▶ [To do] Check each line of the entries below for the string "optimizations"; copy every line where it appears.

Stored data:
──────

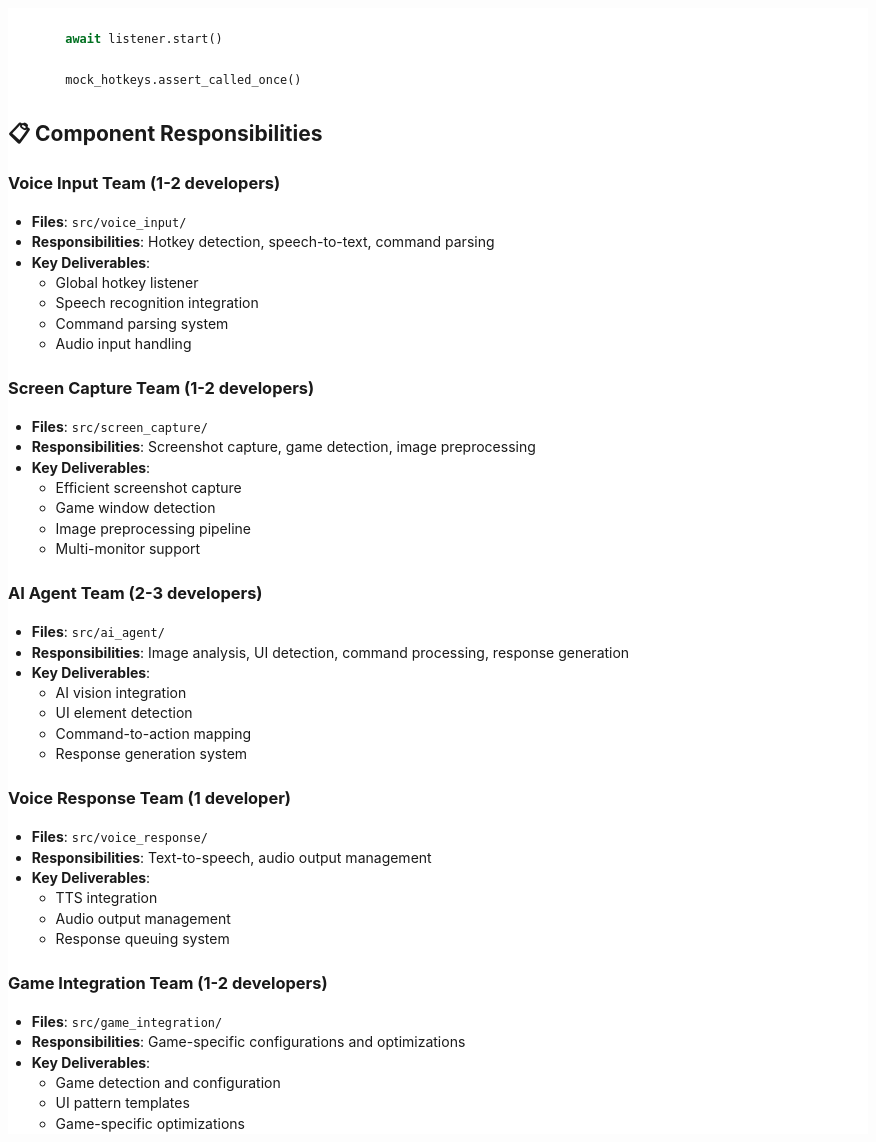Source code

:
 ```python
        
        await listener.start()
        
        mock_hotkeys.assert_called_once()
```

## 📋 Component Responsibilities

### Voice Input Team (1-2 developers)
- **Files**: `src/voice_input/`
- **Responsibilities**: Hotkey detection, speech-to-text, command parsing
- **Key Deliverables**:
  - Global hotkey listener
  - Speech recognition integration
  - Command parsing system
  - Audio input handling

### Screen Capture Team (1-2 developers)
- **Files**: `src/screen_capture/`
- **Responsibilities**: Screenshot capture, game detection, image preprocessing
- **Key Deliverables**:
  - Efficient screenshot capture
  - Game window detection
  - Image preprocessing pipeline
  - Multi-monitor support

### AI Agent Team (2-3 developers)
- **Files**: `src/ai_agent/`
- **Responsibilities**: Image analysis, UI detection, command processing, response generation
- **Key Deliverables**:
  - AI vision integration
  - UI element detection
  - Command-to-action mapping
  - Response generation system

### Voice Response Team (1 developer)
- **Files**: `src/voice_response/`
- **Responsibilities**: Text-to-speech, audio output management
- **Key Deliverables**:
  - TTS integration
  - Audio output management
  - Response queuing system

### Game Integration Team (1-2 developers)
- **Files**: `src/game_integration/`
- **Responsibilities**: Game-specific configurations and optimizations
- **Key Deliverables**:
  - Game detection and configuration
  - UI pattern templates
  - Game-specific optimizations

──────

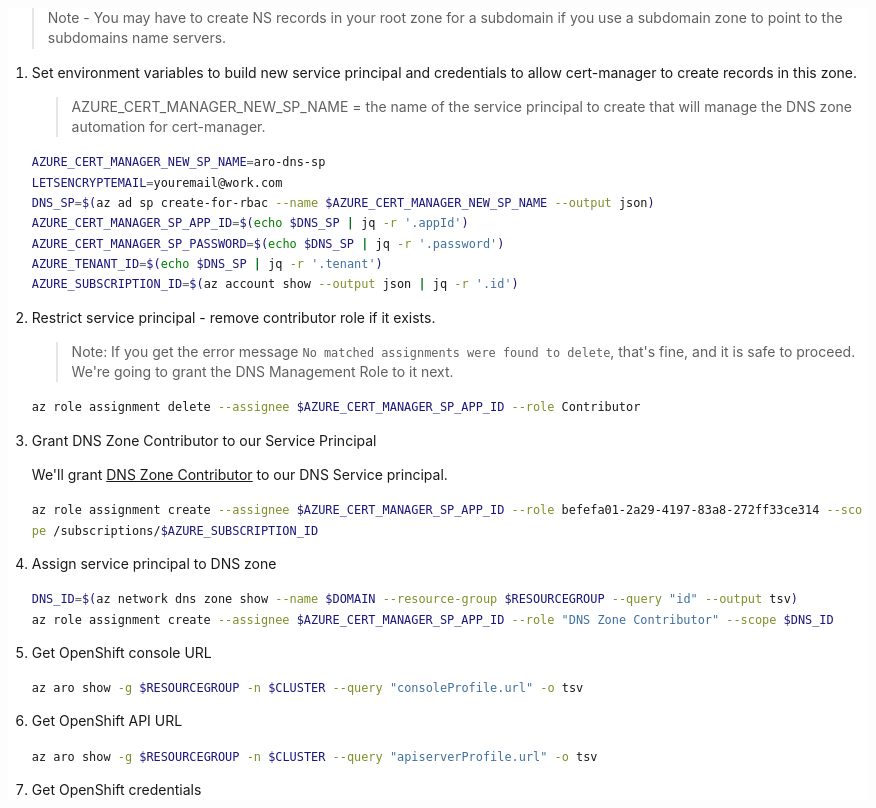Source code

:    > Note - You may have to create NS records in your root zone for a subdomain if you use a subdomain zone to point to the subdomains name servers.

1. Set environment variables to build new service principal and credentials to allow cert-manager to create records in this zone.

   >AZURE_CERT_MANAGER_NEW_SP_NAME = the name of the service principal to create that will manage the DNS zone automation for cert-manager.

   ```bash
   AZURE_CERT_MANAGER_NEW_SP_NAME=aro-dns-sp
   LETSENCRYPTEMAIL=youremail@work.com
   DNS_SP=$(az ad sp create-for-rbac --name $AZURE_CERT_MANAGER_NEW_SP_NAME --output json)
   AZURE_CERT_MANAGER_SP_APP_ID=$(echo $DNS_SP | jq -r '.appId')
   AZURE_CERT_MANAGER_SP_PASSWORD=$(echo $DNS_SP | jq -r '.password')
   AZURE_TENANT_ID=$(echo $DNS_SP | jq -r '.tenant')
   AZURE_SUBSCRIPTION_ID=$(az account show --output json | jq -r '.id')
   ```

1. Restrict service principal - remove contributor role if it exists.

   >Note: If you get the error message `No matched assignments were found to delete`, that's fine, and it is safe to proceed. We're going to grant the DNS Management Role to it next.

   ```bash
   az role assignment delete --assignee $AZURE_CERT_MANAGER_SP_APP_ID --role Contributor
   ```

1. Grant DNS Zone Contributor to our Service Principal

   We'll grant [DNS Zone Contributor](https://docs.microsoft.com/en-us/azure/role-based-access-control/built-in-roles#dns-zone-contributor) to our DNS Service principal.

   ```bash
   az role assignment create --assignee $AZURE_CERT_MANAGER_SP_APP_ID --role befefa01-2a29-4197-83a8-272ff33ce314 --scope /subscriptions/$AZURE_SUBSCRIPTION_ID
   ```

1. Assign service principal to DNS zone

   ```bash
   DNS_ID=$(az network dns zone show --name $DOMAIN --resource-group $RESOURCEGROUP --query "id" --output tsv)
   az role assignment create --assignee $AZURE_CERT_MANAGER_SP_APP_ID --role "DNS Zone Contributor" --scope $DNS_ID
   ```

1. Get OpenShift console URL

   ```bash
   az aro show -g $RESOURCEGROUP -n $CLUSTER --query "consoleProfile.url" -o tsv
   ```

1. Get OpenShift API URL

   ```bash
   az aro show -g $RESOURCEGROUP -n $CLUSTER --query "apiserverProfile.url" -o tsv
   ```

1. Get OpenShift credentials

──────

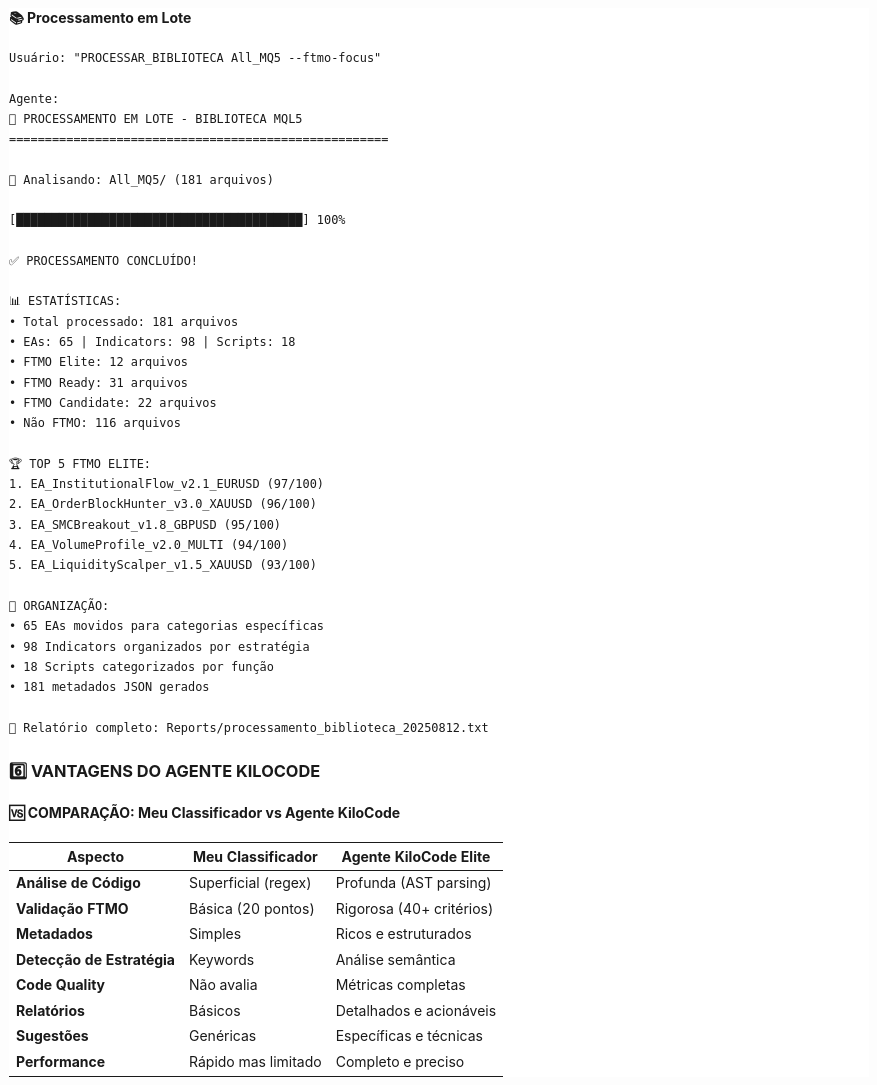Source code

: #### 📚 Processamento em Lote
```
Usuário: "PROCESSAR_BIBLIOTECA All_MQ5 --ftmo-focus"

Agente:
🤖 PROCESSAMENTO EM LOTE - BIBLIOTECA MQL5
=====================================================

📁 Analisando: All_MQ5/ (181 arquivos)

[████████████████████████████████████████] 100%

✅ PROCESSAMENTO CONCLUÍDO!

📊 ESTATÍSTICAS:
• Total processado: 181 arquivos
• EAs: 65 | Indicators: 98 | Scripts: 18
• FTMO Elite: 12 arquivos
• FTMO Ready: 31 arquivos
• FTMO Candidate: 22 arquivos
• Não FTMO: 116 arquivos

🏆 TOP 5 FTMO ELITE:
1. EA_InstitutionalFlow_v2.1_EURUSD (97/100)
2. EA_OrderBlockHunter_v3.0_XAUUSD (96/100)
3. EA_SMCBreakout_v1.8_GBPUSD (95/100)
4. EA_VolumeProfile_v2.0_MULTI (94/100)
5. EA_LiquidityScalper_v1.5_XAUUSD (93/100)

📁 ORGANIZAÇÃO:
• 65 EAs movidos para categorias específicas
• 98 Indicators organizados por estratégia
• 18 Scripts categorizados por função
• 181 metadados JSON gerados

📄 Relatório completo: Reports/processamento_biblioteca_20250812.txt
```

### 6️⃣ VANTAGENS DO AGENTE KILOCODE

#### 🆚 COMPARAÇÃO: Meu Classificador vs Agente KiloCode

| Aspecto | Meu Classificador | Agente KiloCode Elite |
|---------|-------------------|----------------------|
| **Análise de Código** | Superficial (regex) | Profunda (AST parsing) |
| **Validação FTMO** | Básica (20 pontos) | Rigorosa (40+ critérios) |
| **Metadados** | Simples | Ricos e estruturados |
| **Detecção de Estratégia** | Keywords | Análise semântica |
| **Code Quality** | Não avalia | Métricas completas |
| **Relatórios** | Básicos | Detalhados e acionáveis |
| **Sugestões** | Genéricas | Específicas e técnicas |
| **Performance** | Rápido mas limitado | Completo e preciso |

──────

▶ [Expected output]
- **Responsibilities**: Game-specific configurations and optimizations
  - Game-specific optimizations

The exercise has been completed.